Wonder PDF Embed < 1.7 - Contributor+ Stored XSS
Description
The Wonder PDF Embed WordPress plugin before 1.7 does not escape parameters of its wonderplugin_pdf shortcode, which could allow users with a role as low as Contributor to perform Stored XSS attacks.
AI Insight
LLM-synthesized narrative grounded in this CVE's description and references.
Affected products
2- WordPress/Wonder PDF Embeddescription
- Range: <1.7
Patches
Vulnerability mechanics
Root cause
"Missing output escaping of shortcode parameters in the wonderplugin_pdf shortcode allows stored XSS."
Attack vector
An attacker with a role as low as Contributor can inject arbitrary JavaScript into a WordPress post or page by supplying a malicious payload in a parameter of the `wonderplugin_pdf` shortcode [ref_id=1]. Because the plugin fails to escape shortcode parameters, the injected script is stored in the database and executed in the browser of any user viewing the affected content. This is a Stored Cross-Site Scripting (XSS) attack [CWE-79].
Affected code
The `wonderplugin_pdf` shortcode in the Wonder PDF Embed plugin does not escape its parameters. The advisory does not specify the exact file or function name, but the shortcode handler is the vulnerable code path.
What the fix does
The advisory states the vulnerability is fixed in version 1.7 of the Wonder PDF Embed plugin [ref_id=1]. The fix involves properly escaping the parameters of the `wonderplugin_pdf` shortcode before output, preventing injected HTML or JavaScript from being interpreted by the browser. No patch diff is provided in the bundle.
Preconditions
- authAttacker must have a WordPress user account with at least the Contributor role.

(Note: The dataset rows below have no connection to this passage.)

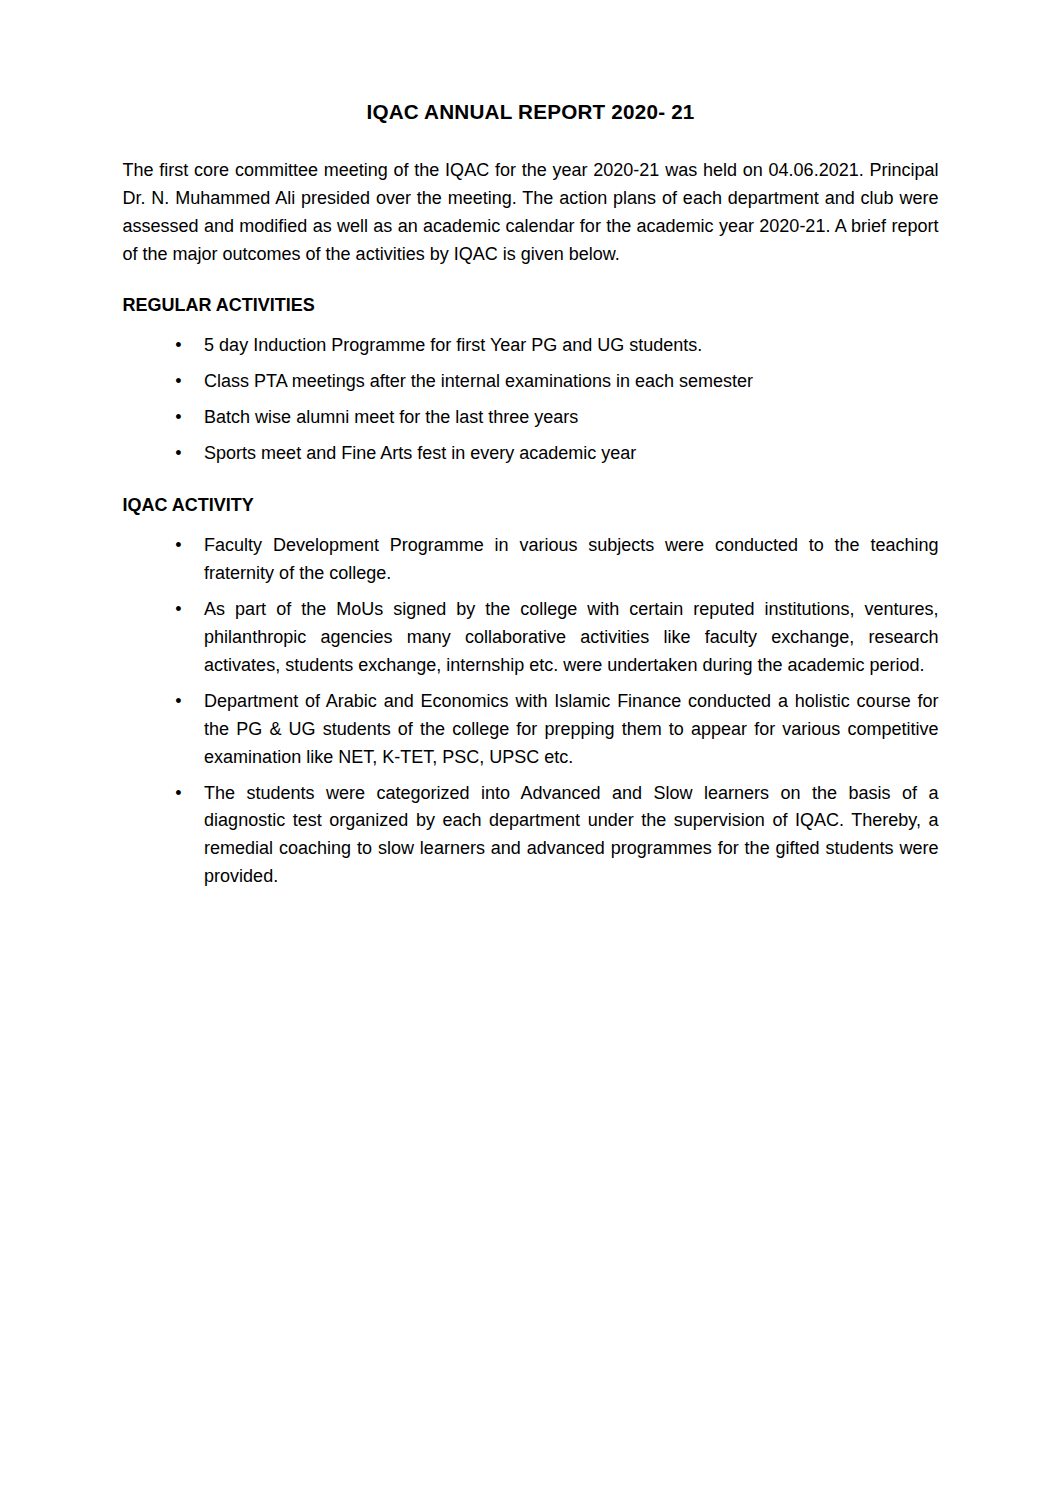IQAC ANNUAL REPORT 2020- 21
The first core committee meeting of the IQAC for the year 2020-21 was held on 04.06.2021. Principal Dr. N. Muhammed Ali presided over the meeting. The action plans of each department and club were assessed and modified as well as an academic calendar for the academic year 2020-21. A brief report of the major outcomes of the activities by IQAC is given below.
REGULAR ACTIVITIES
5 day Induction Programme for first Year PG and UG students.
Class PTA meetings after the internal examinations in each semester
Batch wise alumni meet for the last three years
Sports meet and Fine Arts fest in every academic year
IQAC ACTIVITY
Faculty Development Programme in various subjects were conducted to the teaching fraternity of the college.
As part of the MoUs signed by the college with certain reputed institutions, ventures, philanthropic agencies many collaborative activities like faculty exchange, research activates, students exchange, internship etc. were undertaken during the academic period.
Department of Arabic and Economics with Islamic Finance conducted a holistic course for the PG & UG students of the college for prepping them to appear for various competitive examination like NET, K-TET, PSC, UPSC etc.
The students were categorized into Advanced and Slow learners on the basis of a diagnostic test organized by each department under the supervision of IQAC. Thereby, a remedial coaching to slow learners and advanced programmes for the gifted students were provided.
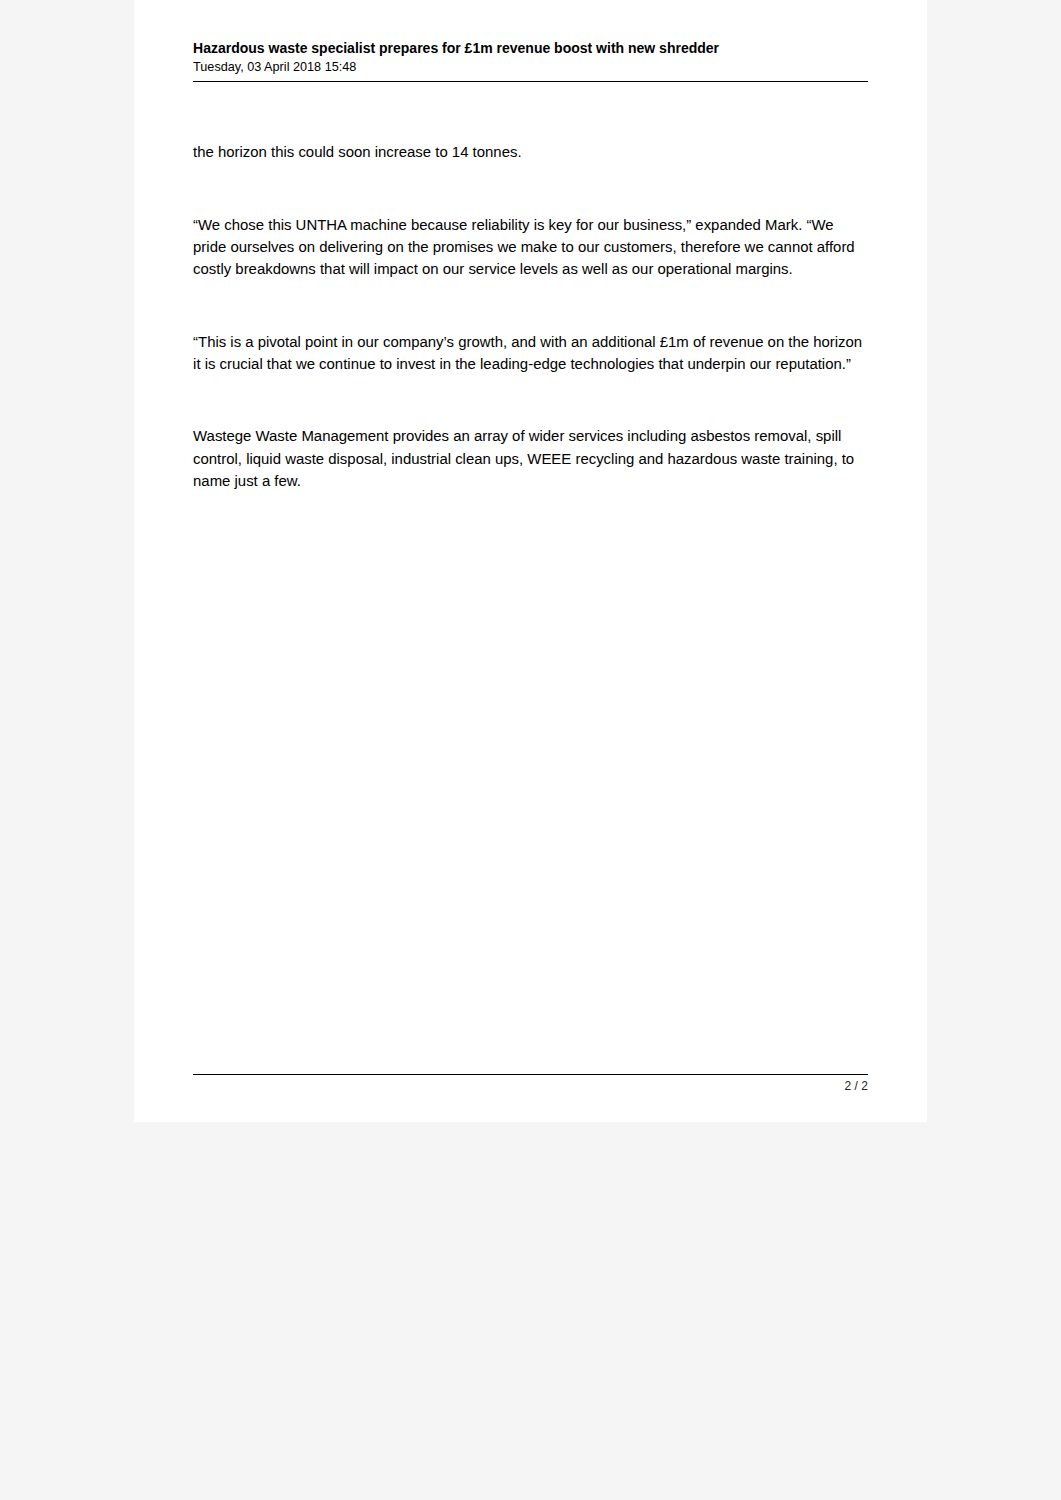Hazardous waste specialist prepares for £1m revenue boost with new shredder
Tuesday, 03 April 2018 15:48
the horizon this could soon increase to 14 tonnes.
“We chose this UNTHA machine because reliability is key for our business,” expanded Mark. “We pride ourselves on delivering on the promises we make to our customers, therefore we cannot afford costly breakdowns that will impact on our service levels as well as our operational margins.
“This is a pivotal point in our company’s growth, and with an additional £1m of revenue on the horizon it is crucial that we continue to invest in the leading-edge technologies that underpin our reputation.”
Wastege Waste Management provides an array of wider services including asbestos removal, spill control, liquid waste disposal, industrial clean ups, WEEE recycling and hazardous waste training, to name just a few.
2 / 2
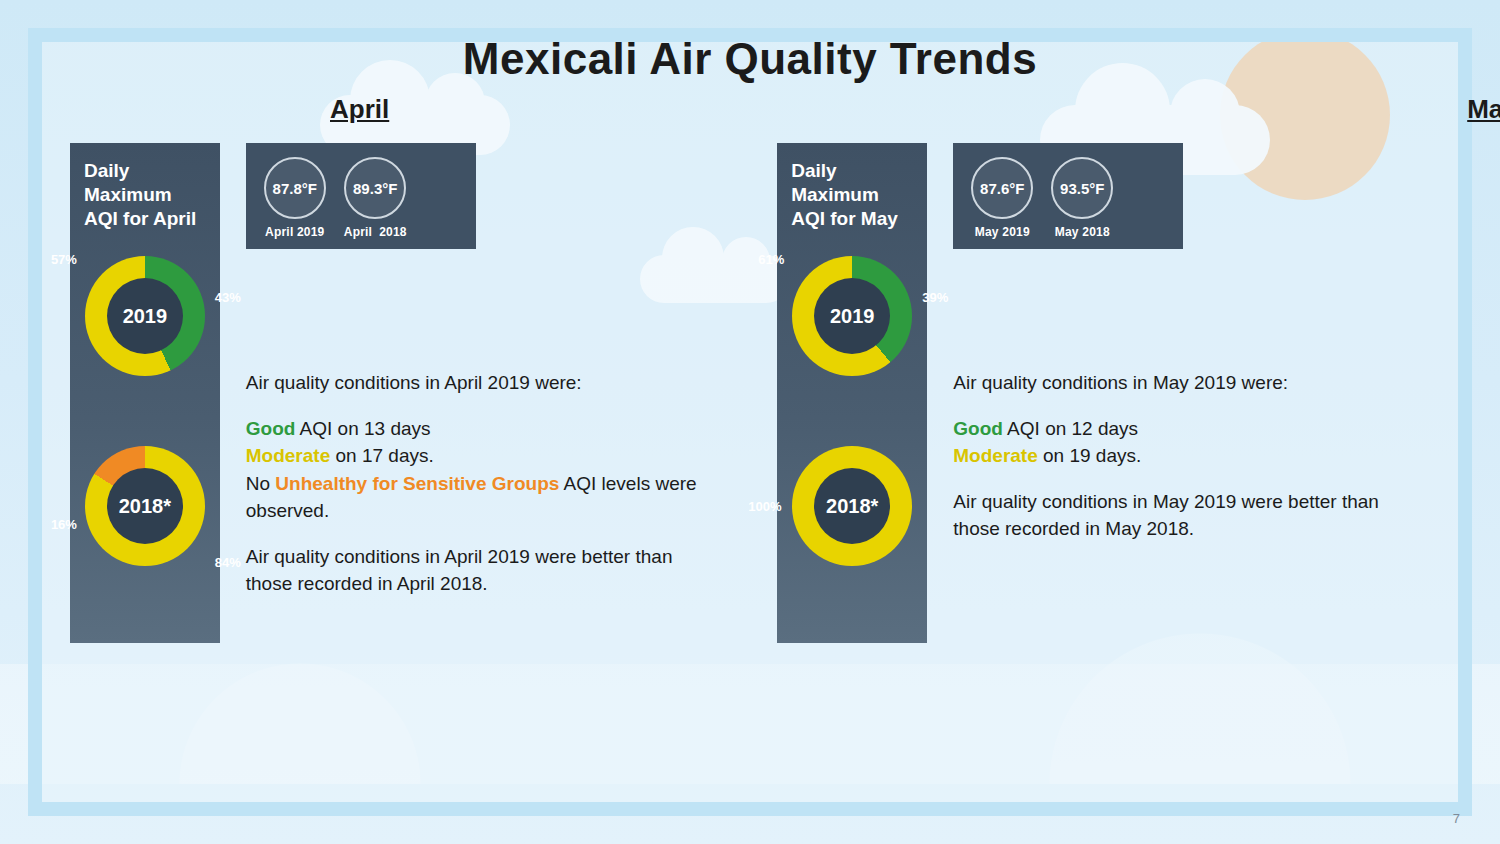Mexicali Air Quality Trends
April
Daily Maximum
AQI for April
2019
57%
43%
2018*
16%
84%
87.8°F
April 2019
89.3°F
April 2018
Air quality conditions in April 2019 were:
Good AQI on 13 days
Moderate on 17 days.
No Unhealthy for Sensitive Groups AQI levels were observed.
Air quality conditions in April 2019 were better than those recorded in April 2018.
May
Daily Maximum
AQI for May
2019
61%
39%
2018*
100%
87.6°F
May 2019
93.5°F
May 2018
Air quality conditions in May 2019 were:
Good AQI on 12 days
Moderate on 19 days.
Air quality conditions in May 2019 were better than those recorded in May 2018.
7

- configThe Wonder PDF Embed plugin must be installed and active with a version prior to 1.7.
- inputThe attacker must be able to create or edit posts/pages using the wonderplugin_pdf shortcode.
Generated on May 25, 2026. Inputs: CWE entries + fix-commit diffs from this CVE's patches. Citations validated against bundle.
References
1- wpscan.com/vulnerability/e6602369-87f4-4454-8298-89cc69f8375cmitrex_refsource_MISC
News mentions
0No linked articles in our index yet.